Ambiente
21.10.2019 - 18:04
Gli industriali di Aprilia che operano nella zona Caffarelli possono mettersi il cuore in pace, per lo smaltimento dei rifiuti stoccati all'interno di alcuni depositi oggi non più attivi (Asea e Eco Imballaggi) bisognerà aspettare ancora mesi, forse anni. E' questo ciò che è emerso dall'ultimo Consiglio comunale, nel quale sostanzialmente l'amministrazione comunale ha alzato «bandiera bianca» rispetto alla possibilità di subentrare - al posto delle aziende - nell'operazione di rimozione e smaltimento dell'enorme quantità di rifiuti depositi nei due siti. A bloccare il Comune è l'aspetto economico: l'operazione sarebbe troppo costosa per le casse dell'ente di piazza Roma.

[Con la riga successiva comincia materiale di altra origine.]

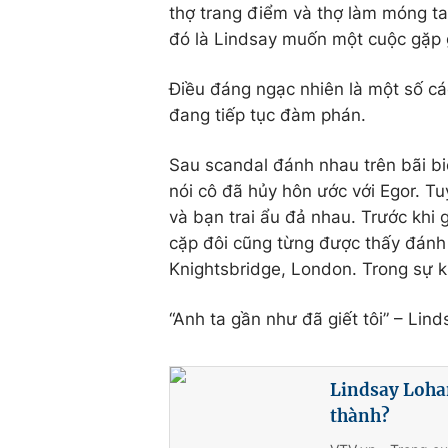
thợ trang điểm và thợ làm móng tay
đó là Lindsay muốn một cuộc gặp g
Điều đáng ngạc nhiên là một số c
đang tiếp tục đàm phán.
Sau scandal đánh nhau trên bãi b
nói cô đã hủy hôn ước với Egor. Tu
và bạn trai ẩu đả nhau. Trước khi 
cặp đôi cũng từng được thấy đánh
Knightsbridge, London. Trong sự k
“Anh ta gần như đã giết tôi” – Lind
Lindsay Loha
thành?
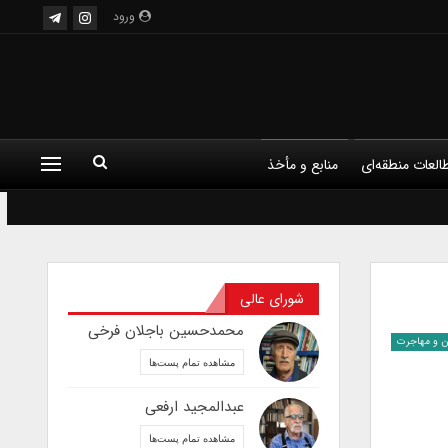
ورود
العات منطقه‌ای
منابع و مأخذ
شورای عالی
محمدحسین باجلان فرخی
ن و مهاجرت
مشاهده تمام پست‌ها
عبدالمجید ارفعی
مشاهده تمام پست‌ها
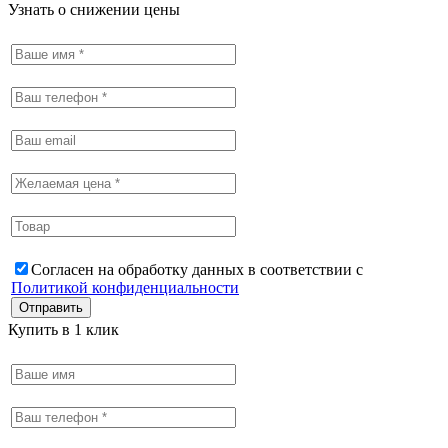
Узнать о снижении цены
Согласен на обработку данных в соответствии с
Политикой конфиденциальности
Купить в 1 клик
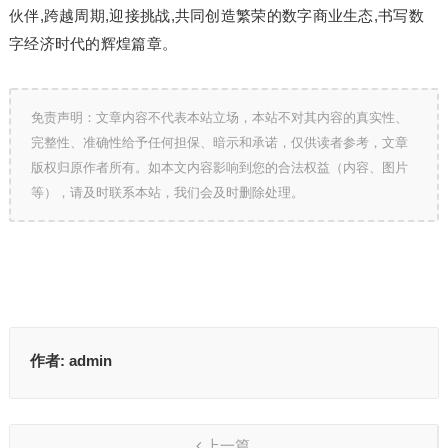
伙伴,跨越周期,迎接挑战,共同创造繁荣的数字商业生态,书写数
字经济时代的辉煌篇章。
免责声明：文章内容不代表本站立场，本站不对其内容的真实性、
完整性、准确性给予任何担保、暗示和承诺，仅供读者参考，文章
版权归原作者所有。如本文内容影响到您的合法权益（内容、图片
等），请及时联系本站，我们会及时删除处理。
作者:
admin
上一篇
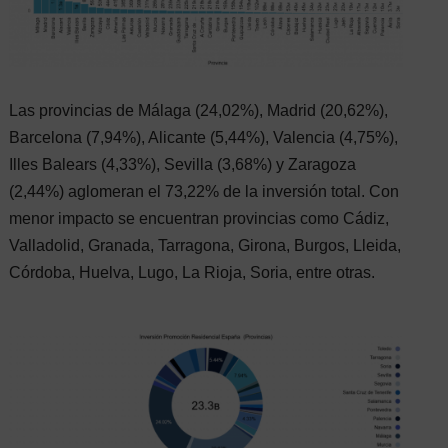
Las provincias de Málaga (24,02%), Madrid (20,62%),
Barcelona (7,94%), Alicante (5,44%), Valencia (4,75%),
Illes Balears (4,33%), Sevilla (3,68%) y Zaragoza
(2,44%) aglomeran el 73,22% de la inversión total. Con
menor impacto se encuentran provincias como Cádiz,
Valladolid, Granada, Tarragona, Girona, Burgos, Lleida,
Córdoba, Huelva, Lugo, La Rioja, Soria, entre otras.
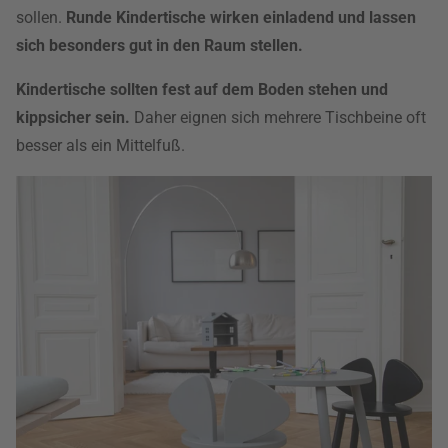
sollen.
Runde Kindertische wirken einladend und lassen
sich besonders gut in den Raum stellen.
Kindertische sollten fest auf dem Boden stehen und
kippsicher sein.
Daher eignen sich mehrere Tischbeine oft
besser als ein Mittelfuß.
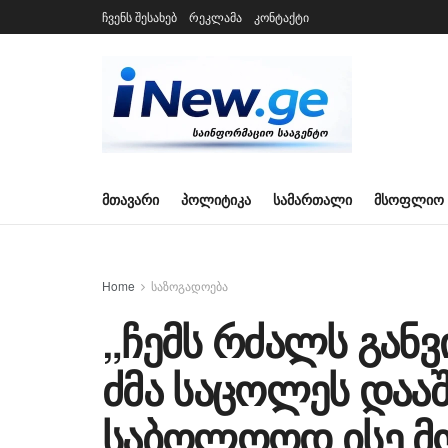
ჩვენს შესახებ
რეკლამა
კონტაქტი
ᲛᲗᲐᲕᲐᲠᲘ
ᲞᲝᲚᲘᲢᲘᲙᲐ
ᲡᲐᲛᲐᲠᲗᲐᲚᲘ
ᲛᲡᲝᲤᲚᲘᲝ
Home
საზოგადოება
„ჩემს რძალს განვ
ძმა საცოლეს დაა
საბოლოოდ ისე მო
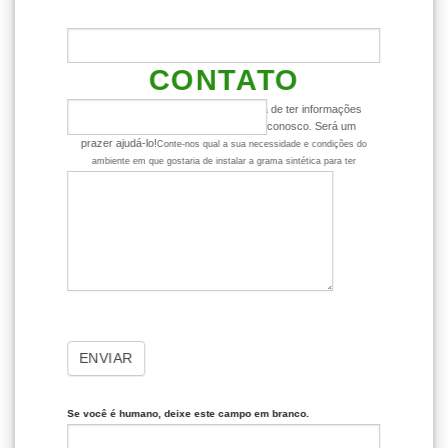
ENTRE EM
CONTATO
Ficou com alguma dúvida ou gostaria de ter informações
mais detalhadas? Entre em contato conosco. Será um
prazer ajudá-lo!
Conte-nos qual a sua necessidade e condições do
ambiente em que gostaria de instalar a grama sintética para ter
dicas mais assertivas sobre o produto.
ENVIAR
Se você é humano, deixe este campo em branco.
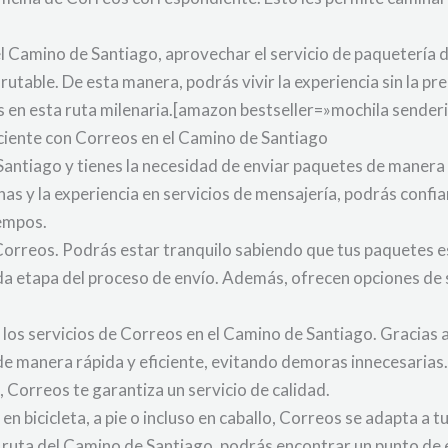
 el Camino de Santiago, aprovechar el servicio de paquetería
utable. De esta manera, podrás vivir la experiencia sin la p
s en esta ruta milenaria.[amazon bestseller=»mochila sender
ciente con Correos en el Camino de Santiago
 Santiago y tienes la necesidad de enviar paquetes de manera 
inas y la experiencia en servicios de mensajería, podrás confia
iempos.
 Correos. Podrás estar tranquilo sabiendo que tus paquetes 
da etapa del proceso de envío. Además, ofrecen opciones de 
los servicios de Correos en el Camino de Santiago. Gracias a 
e manera rápida y eficiente, evitando demoras innecesarias. 
, Correos te garantiza un servicio de calidad.
n bicicleta, a pie o incluso en caballo, Correos se adapta a 
a ruta del Camino de Santiago, podrás encontrar un punto de 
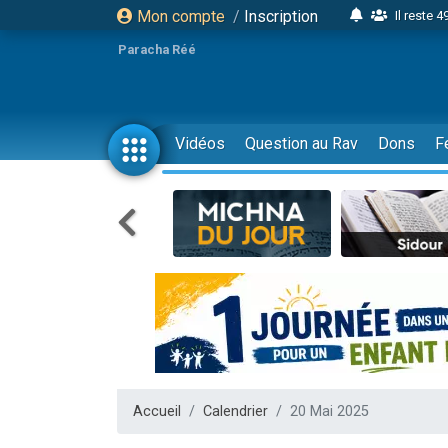
Mon compte
/
Inscription
Il reste 
16 person
Paracha Réé
2 personnes 
6 personnes 
4 personn
Vidéos
Question au Rav
Dons
F
2 personn
17 personnes
4 personnes 
Il reste 
Eva vient de
4 personnes 
3 personnes 
Odaya vient 
3 personn
Accueil
Calendrier
20 Mai 2025
2 personnes 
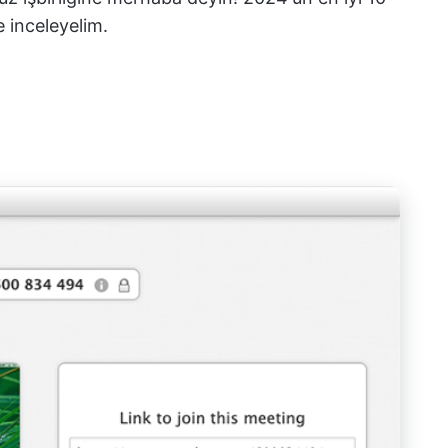
 inceleyelim.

A spiegarlo è stato il sindaco Antonio Terra, rispondendo alla mozione del capogruppo di Forum per Aprilia Vittorio Marchitti sui miasmi della zona industriale, odori provenienti da alcune aziende della zona che rendono l'aria irrespirabile ai dipendenti e agli abitanti. Il primo cittadino, nella sua risposta, ha così tracciato una panoramica più ampia sulle criticità nella zona, affrontando anche quello relativo ai rifiuti sequestrati. «La Prefettura di Latina tra pochi giorni ci chiederà quali sono i siti di stoccaggio presenti sul territorio, perché da tempo stanno monitorando la questione. Attualmente nella zona - spiega Terra - ci sono siti di stoccaggio di aziende che si trovano sotto procedura giudiziaria. E il problema è uno: chi paga le bonifiche?».